[Problem statement]
Identify all lines of the data containing the string "left" and copy them.

Material for this task Block Start

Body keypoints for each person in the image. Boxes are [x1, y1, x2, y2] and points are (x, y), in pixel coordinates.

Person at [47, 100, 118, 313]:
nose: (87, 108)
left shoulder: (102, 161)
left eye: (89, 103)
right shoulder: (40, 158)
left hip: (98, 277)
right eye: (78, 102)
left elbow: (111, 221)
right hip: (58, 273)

Material for this task Block End
Material for this task Block Start

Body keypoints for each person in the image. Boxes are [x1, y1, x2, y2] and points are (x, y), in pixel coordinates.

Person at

Material for this task Block End

[Your solution]
left shoulder: (102, 161)
left eye: (89, 103)
left hip: (98, 277)
left elbow: (111, 221)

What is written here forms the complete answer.